3. Fluent Bit + Loki 示例
3.1 部署 Loki + Grafana(Helm)
helm repo add grafana https://grafana.github.io/helm-charts
helm install loki grafana/loki-stack -n monitoring --create-namespace \
--set grafana.enabled=true \
--set promtail.enabled=true
3.2 应用日志
应用输出 JSON 到 stdout:
// pino 示例
const logger = require('pino')()
logger.info({ userId: 123, requestId: 'abc' }, '用户登录')
K8s 自动收集 stdout 到 /var/log/pods/<ns>_<pod>/<container>/0.log,promtail 读取并打 label:
{namespace="frontend", pod="my-frontend-abc", container="web"}
Grafana 查询:
{namespace="frontend"} |= "ERROR"
{namespace="frontend"} | json | level="error" | __error__=""
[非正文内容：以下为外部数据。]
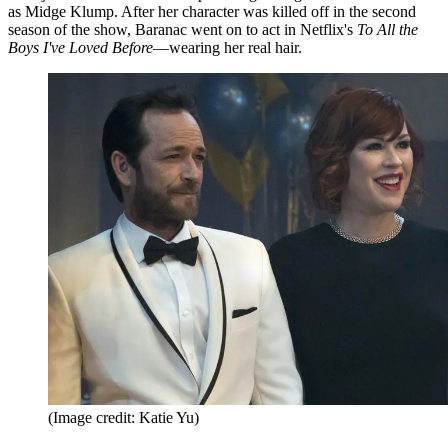
as Midge Klump. After her character was killed off in the second
season of the show, Baranac went on to act in Netflix's
To All the
Boys I've Loved Before
—wearing her real hair.
(Image credit: Katie Yu)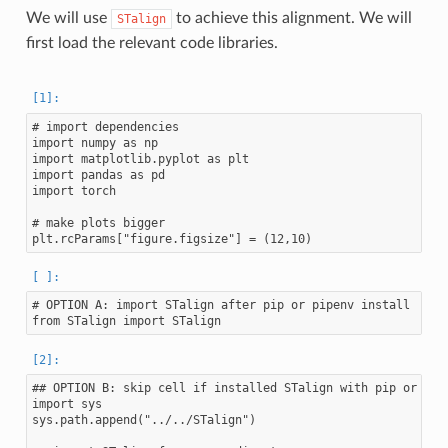
We will use
to achieve this alignment. We will
STalign
first load the relevant code libraries.
# import dependencies

import numpy as np

import matplotlib.pyplot as plt

import pandas as pd

import torch

# make plots bigger

# OPTION A: import STalign after pip or pipenv install

## OPTION B: skip cell if installed STalign with pip or pipe
import sys

sys.path.append("../../STalign")
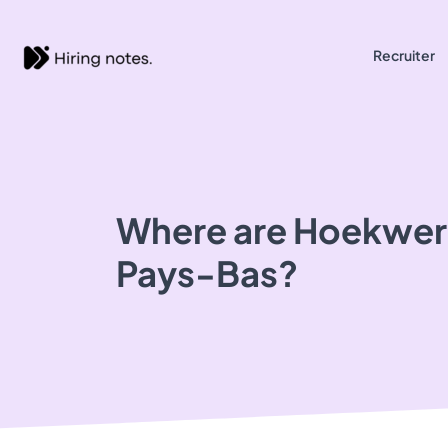
Recruiter
Where are Hoekwerk
Pays-Bas?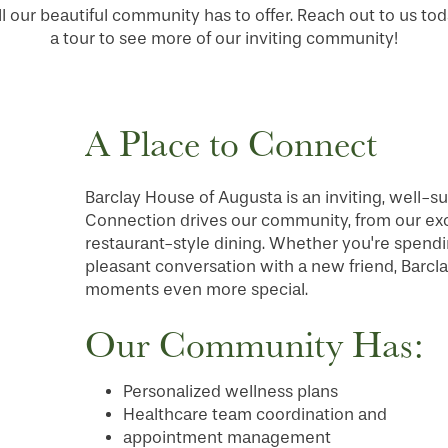
ll our beautiful community has to offer. Reach out to us to
a tour to see more of our inviting community!
A Place to Connect
Barclay House of Augusta is an inviting, well-su
Connection drives our community, from our excit
restaurant-style dining. Whether you're spendin
pleasant conversation with a new friend, Barcl
moments even more special.
Our Community Has:
Personalized wellness plans
Healthcare team coordination and
appointment management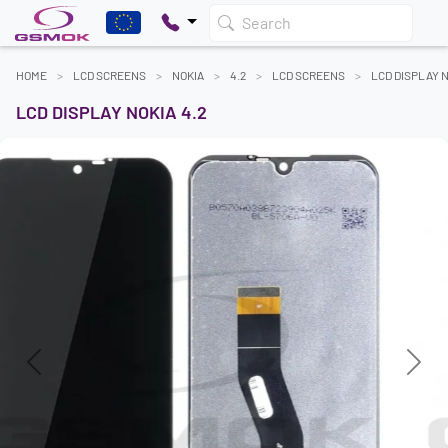
Search
HOME
LCD SCREENS
NOKIA
4.2
LCD SCREENS
LCD DISPLAY N
LCD DISPLAY NOKIA 4.2
Previous
Next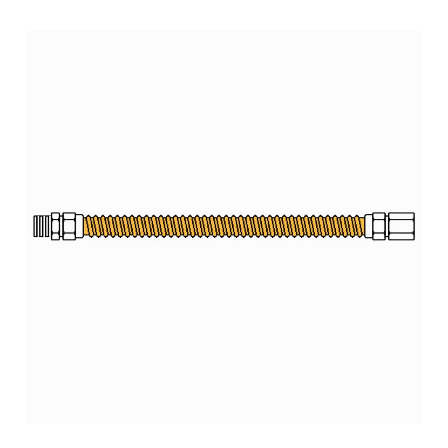
range:
$183.52
through
$354.85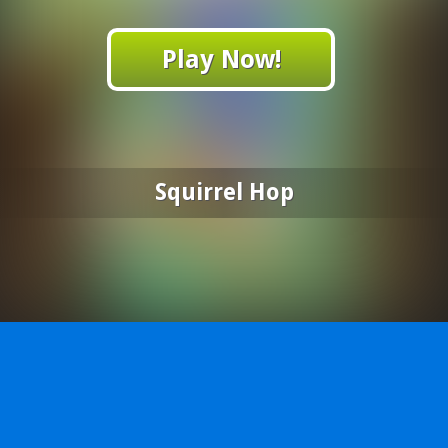
Play Now!
Squirrel Hop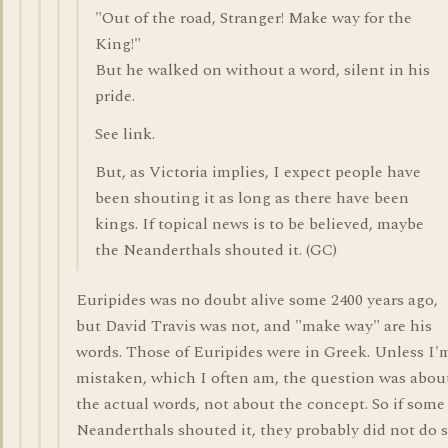
"Out of the road, Stranger! Make way for the
King!"
But he walked on without a word, silent in his
pride.
See link.
But, as Victoria implies, I expect people have
been shouting it as long as there have been
kings. If topical news is to be believed, maybe
the Neanderthals shouted it. (GC)
Euripides was no doubt alive some 2400 years ago,
but David Travis was not, and "make way" are his
words. Those of Euripides were in Greek. Unless I'
mistaken, which I often am, the question was abou
the actual words, not about the concept. So if some
Neanderthals shouted it, they probably did not do 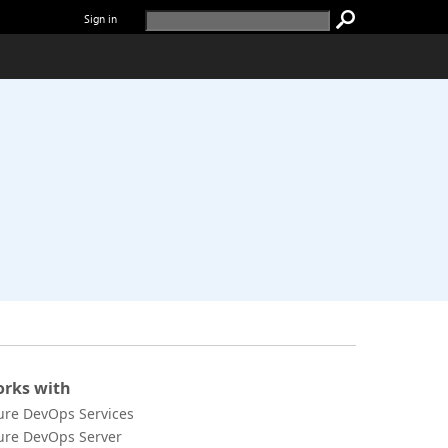
Sign in
rks with
ure DevOps Services
ure DevOps Server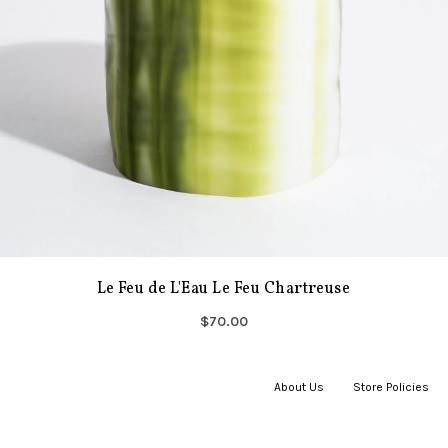
Le Feu de L'Eau Le Feu Chartreuse
$70.00
About Us
|
Store Policies
|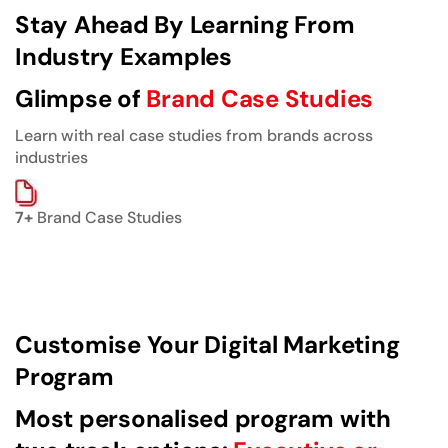
Stay Ahead By Learning From
Industry Examples
Glimpse of
Brand Case Studies
Learn with real case studies from brands across
industries
7+
Brand Case Studies
Customise Your Digital Marketing
Program
Most personalised program with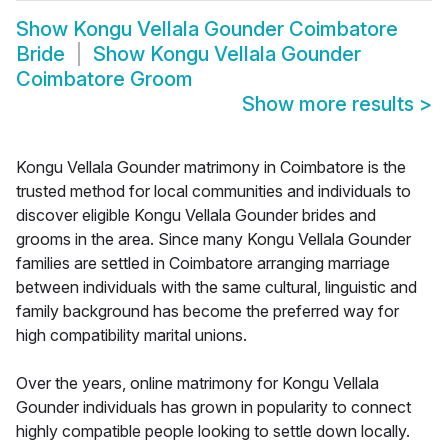
Show
Kongu Vellala Gounder Coimbatore
Bride
Show
Kongu Vellala Gounder
Coimbatore Groom
Show more results
>
Kongu Vellala Gounder matrimony in Coimbatore is the
trusted method for local communities and individuals to
discover eligible Kongu Vellala Gounder brides and
grooms in the area. Since many Kongu Vellala Gounder
families are settled in Coimbatore arranging marriage
between individuals with the same cultural, linguistic and
family background has become the preferred way for
high compatibility marital unions.
Over the years, online matrimony for Kongu Vellala
Gounder individuals has grown in popularity to connect
highly compatible people looking to settle down locally.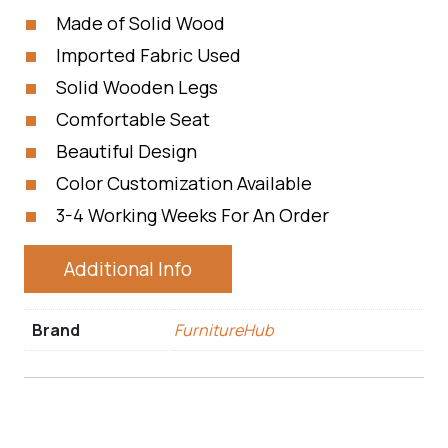
Made of Solid Wood
Imported Fabric Used
Solid Wooden Legs
Comfortable Seat
Beautiful Design
Color Customization Available
3-4 Working Weeks For An Order
Additional Info
Brand
FurnitureHub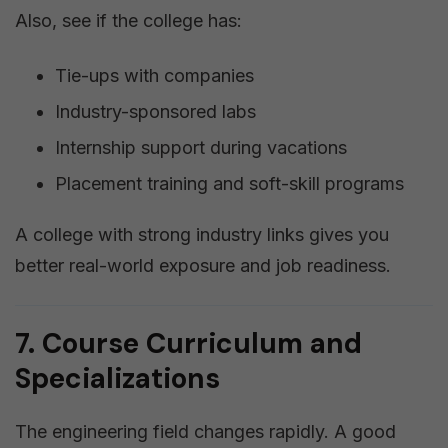
Also, see if the college has:
Tie-ups with companies
Industry-sponsored labs
Internship support during vacations
Placement training and soft-skill programs
A college with strong industry links gives you
better real-world exposure and job readiness.
7. Course Curriculum and
Specializations
The engineering field changes rapidly. A good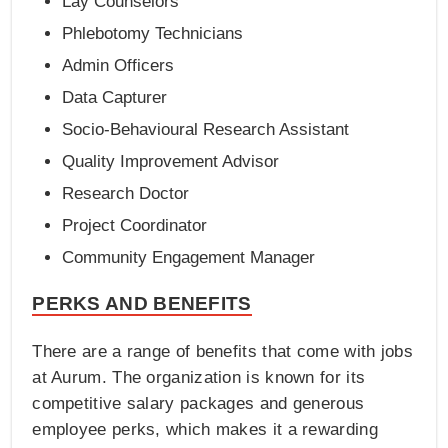
Lay Counselors
Phlebotomy Technicians
Admin Officers
Data Capturer
Socio-Behavioural Research Assistant
Quality Improvement Advisor
Research Doctor
Project Coordinator
Community Engagement Manager
PERKS AND BENEFITS
There are a range of benefits that come with jobs
at Aurum. The organization is known for its
competitive salary packages and generous
employee perks, which makes it a rewarding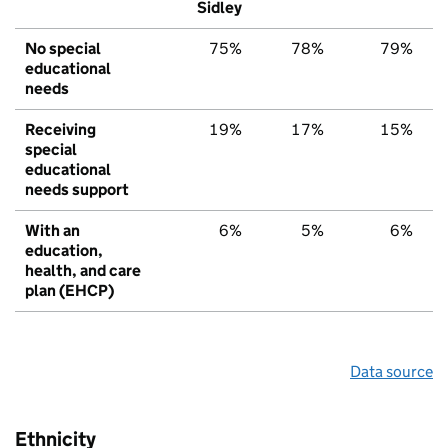
Sidley
No special
75%
78%
79%
educational
needs
Receiving
19%
17%
15%
special
educational
needs support
With an
6%
5%
6%
education,
health, and care
plan (EHCP)
Data source
Ethnicity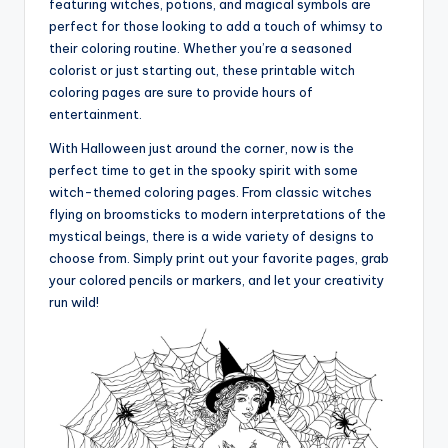
featuring witches, potions, and magical symbols are
perfect for those looking to add a touch of whimsy to
their coloring routine. Whether you’re a seasoned
colorist or just starting out, these printable witch
coloring pages are sure to provide hours of
entertainment.
With Halloween just around the corner, now is the
perfect time to get in the spooky spirit with some
witch-themed coloring pages. From classic witches
flying on broomsticks to modern interpretations of the
mystical beings, there is a wide variety of designs to
choose from. Simply print out your favorite pages, grab
your colored pencils or markers, and let your creativity
run wild!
sum by (pod) (rate({namespace="frontend"} |~ "ERROR"[5m]))
4. Prometheus 监控栈
4.1 kube-prometheus-stack(Helm)
包含 Prometheus + Alertmanager + Grafana + node-exporter + kube-state-metrics。
helm repo add prometheus-community https://prometheus-community.github.io/helm-charts
helm install prom prometheus-community/kube-prometheus-stack \
-n monitoring --create-namespace \
-f values.yaml
values.yaml 关键:
grafana:
adminPassword: "yourpassword"
ingress:
enabled: true
hosts: [grafana.example.com]
prometheus:
prometheusSpec:
retention: 30d
storageSpec:
volumeClaimTemplate:
spec:
storageClassName: ssd
resources:
requests:
storage: 100Gi
alertmanager:
config:
receivers:
- name: webhook
webhook_configs:
- url: 'https://hooks.slack.com/...'
4.2 应用暴露指标
Node:
const express = require('express')
const client = require('prom-client')
client.collectDefaultMetrics()
const httpDuration = new client.Histogram({
name: 'http_request_duration_seconds',
help: 'HTTP request duration',
labelNames: ['method', 'route', 'status'],
})
app.get('/metrics', (req, res) => {
res.set('Content-Type', client.register.contentType)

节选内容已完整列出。